Start with numbers — old good capacity planning:
- data volume
- what kind of data — payload size, number of attributes = columns, data types — numbers or text, gis or nested documents, media (i.e. blobs) or special data types
- expected load (read heavy, write heavy, and if mixed — in what proportion) — read/write amplification — actual number of operations— is the thing in the world of High Load
- peak number of operations per second
- how long data should be in hot storage — i.e. available for ad-hoc queries — one month worth of data or last 3 years
- Is there any chance that data will be changing (110% yes!) — i.e. how convenient is to have a schema evolution? Some programming frameworks and databases do have existing mature solutions for this.
- What if there is a need to deduce a new attribute from several existing fields? Are you ready to write backfill utilities to crunch all datasets?

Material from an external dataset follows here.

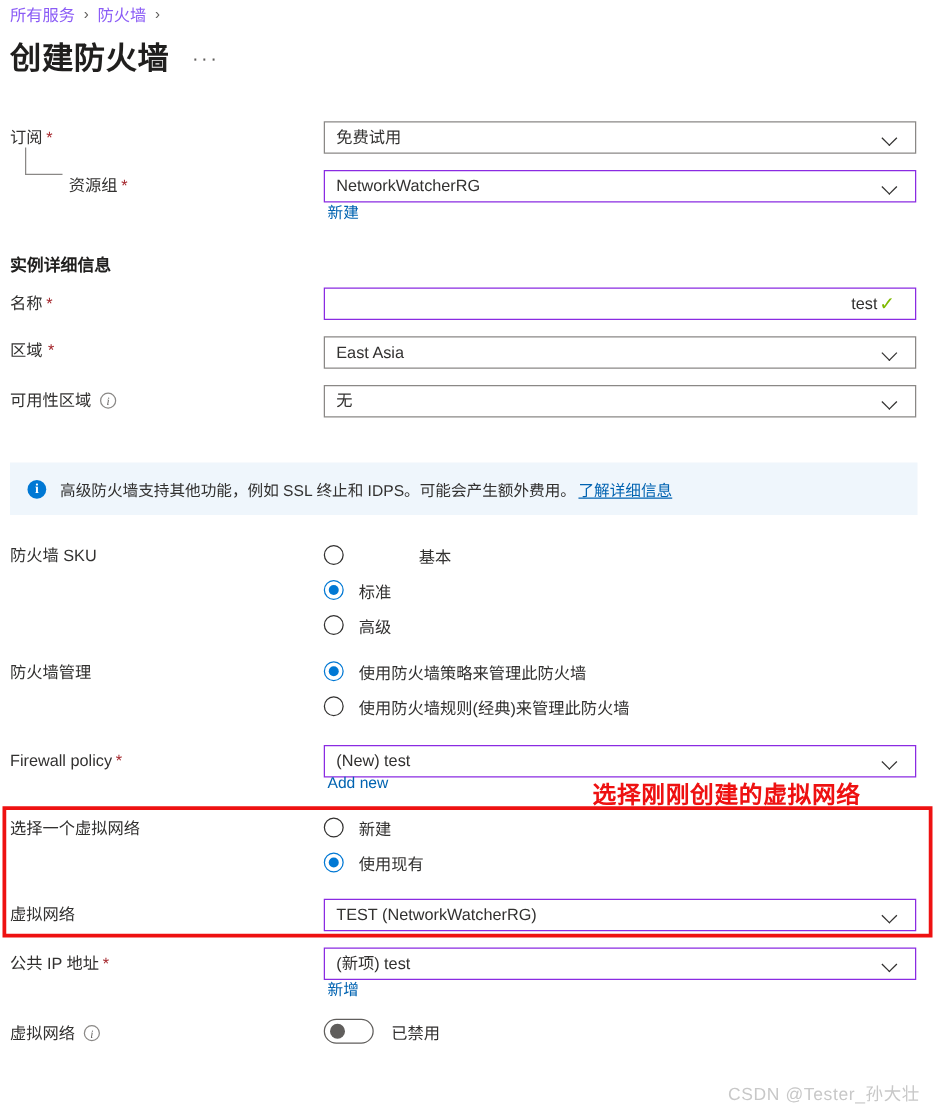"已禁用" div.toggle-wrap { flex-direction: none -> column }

Taking into account up-time requirements and limitations for various client apps?
Identify read usage pattern — i.e.
- what questions your data should answer — aggregation, fuzzy search or geospatial queries
- how often
- how fast is acceptable vs desirable
- who ask those questions — i.e. is it required to provide dashboards over materialized views from independent data marts or SQL query interface over data lake will be sufficient for analysts?
- is it require last 3 months or the whole history,
- whether it is worth to prepare thumbnails or always need to load full image
This should allow defining some base ground for requirements to choose DB and schema.